Despite a state mandate to implement dynamic pricing, two of California’s publicly owned utilities told regulators they’re not ready to make the leap to rates that change hourly or more often.
The two utilities — Sacramento Municipal Utility District (SMUD) and the Los Angeles Department of Water and Power (LADWP) — outlined the challenges of dynamic pricing in reports submitted to the California Energy Commission.
The reports are intended to show utilities’ compliance with the CEC’s load management standards, which include a requirement to offer customer rates that can respond to hourly or sub-hourly price signals.
The commission on Aug. 13 approved compliance plans from SMUD and LADWP, as well as from two community choice aggregators: the Clean Power Alliance of Southern California and Ava Community Energy Authority, which serves the East Bay.
The dynamic pricing requirement is based on the idea that electricity customers can use smart devices, such as thermostats, water heaters and EV chargers, to reduce or shift their electric loads in response to price or other signals.

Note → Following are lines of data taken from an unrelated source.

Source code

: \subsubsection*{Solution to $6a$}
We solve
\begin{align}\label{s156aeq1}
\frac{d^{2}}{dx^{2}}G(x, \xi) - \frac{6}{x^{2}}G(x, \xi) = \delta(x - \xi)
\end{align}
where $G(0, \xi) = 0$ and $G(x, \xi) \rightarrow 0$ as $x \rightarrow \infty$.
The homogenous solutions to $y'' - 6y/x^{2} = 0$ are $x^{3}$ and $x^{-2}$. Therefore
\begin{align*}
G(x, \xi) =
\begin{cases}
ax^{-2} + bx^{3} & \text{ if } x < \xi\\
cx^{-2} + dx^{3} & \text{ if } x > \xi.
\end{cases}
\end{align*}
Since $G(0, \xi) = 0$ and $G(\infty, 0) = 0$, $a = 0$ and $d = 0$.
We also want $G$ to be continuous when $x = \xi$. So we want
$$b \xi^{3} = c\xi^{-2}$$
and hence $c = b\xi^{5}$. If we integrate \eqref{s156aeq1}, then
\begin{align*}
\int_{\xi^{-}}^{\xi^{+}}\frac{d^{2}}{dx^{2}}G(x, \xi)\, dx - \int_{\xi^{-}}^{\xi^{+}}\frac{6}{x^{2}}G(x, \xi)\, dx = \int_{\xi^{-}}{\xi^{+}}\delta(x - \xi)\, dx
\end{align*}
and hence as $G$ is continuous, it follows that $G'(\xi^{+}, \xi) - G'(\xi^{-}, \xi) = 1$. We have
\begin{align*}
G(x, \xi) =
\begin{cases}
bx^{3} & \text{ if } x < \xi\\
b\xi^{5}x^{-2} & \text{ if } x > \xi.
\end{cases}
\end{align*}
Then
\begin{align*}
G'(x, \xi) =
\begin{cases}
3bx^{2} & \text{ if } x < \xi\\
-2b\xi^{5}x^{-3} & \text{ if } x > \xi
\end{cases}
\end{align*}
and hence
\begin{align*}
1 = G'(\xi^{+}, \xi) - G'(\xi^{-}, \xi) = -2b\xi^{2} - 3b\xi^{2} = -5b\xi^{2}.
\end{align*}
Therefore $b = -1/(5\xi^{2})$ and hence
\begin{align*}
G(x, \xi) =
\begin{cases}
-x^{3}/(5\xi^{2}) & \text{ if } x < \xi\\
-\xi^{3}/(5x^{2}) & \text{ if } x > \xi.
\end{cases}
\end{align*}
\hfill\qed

In addition to saving money for customers, the rates may encourage the use of energy at off-peak hours, improve grid reliability, decrease the need for new electrical capacity, and reduce fossil fuel consumption and greenhouse gas emissions.
SMUD, which was the first utility in California to implement time-of-day pricing, said in its plan that it is “fully supportive of the goals of the LMS regulations.”
“We are focused on scaling up programs, including programs that can help reduce the need to purchase costly resource adequacy and to avoid the need to upgrade neighborhood transformers as EV charging loads grow,” Katharine Larson, SMUD’s regulatory program manager, told the commission.
But with projected net annual costs of $2.4 million to $3.7 million to implement hourly or sub-hourly pricing, dynamic pricing wouldn’t be cost-effective, SMUD said.
Customer Interest Uncertain
SMUD was also concerned about a potential lack of interest in such a program. The utility cited its experience with its critical peak pricing (CPP) plan, in which customers agree to pay a higher rate when the utility calls a “peak event” in exchange for discounted rates at other times.
The peak events can occur at any time of day during the summer and can last from one to four hours. Program participants must allow automatic adjustments of smart devices enrolled with SMUD.
After two years of active recruitment for CPP, fewer than 700 customers have signed up for the program.
The commission approved SMUD’s compliance plan with the condition that the utility provides an updated cost-effectiveness analysis for dynamic pricing by August 2028.
In its compliance plan, LADWP said implementing dynamic rates by the load management standard’s April 1, 2026, deadline wouldn’t be feasible and would cause an “extreme hardship” for the utility.
LADWP doesn’t have advanced metering infrastructure needed to implement dynamic rates, but its plan includes other programs to encourage customers to shift their loads. Those include an electric vehicle managed-charging program.
Among the CCAs, Ava said it doesn’t yet have enough information to know whether dynamic rates would be cost-effective or benefit customers.
Ava said “significant uncertainties exist” regarding the potential for load-shift under dynamic pricing, customer acceptance of a complex new rate and administrative costs of the program. To help answer those questions, Ava is participating in a dynamic pricing pilot program with PG&E.
Similarly, the Clean Power Alliance plans to participate in Southern California Edison’s expanded dynamic rate pilot through 2027.
Customizing Compliance
The commission’s vote Aug. 13 follows compliance plan approval for six other utilities in May. The commission will consider plans from another nine CCAs at a future meeting.
Commissioner Andrew McAllister said CEC staff had done a good job in “almost customizing” the implementation of the load-management standards for each utility, “responding to the realities on the ground.”
“We have a big, diverse state,” McAllister said. “We’re doing something new; we’re sort of creating a new playing field.”
The CEC approved an update to its load management standards in October 2022. (See California Moving to Dynamic Pricing for Retail Customers.)
In addition to requiring dynamic pricing, the update directs utilities to maintain up-to-date rates in a database called the Market Informed Demand Automation Server (MIDAS).
Utilities also must develop a standard tool to support third-party services’ access to rate information for their customers. The commission voted to extend the deadline for submitting the tool to May 8, 2026.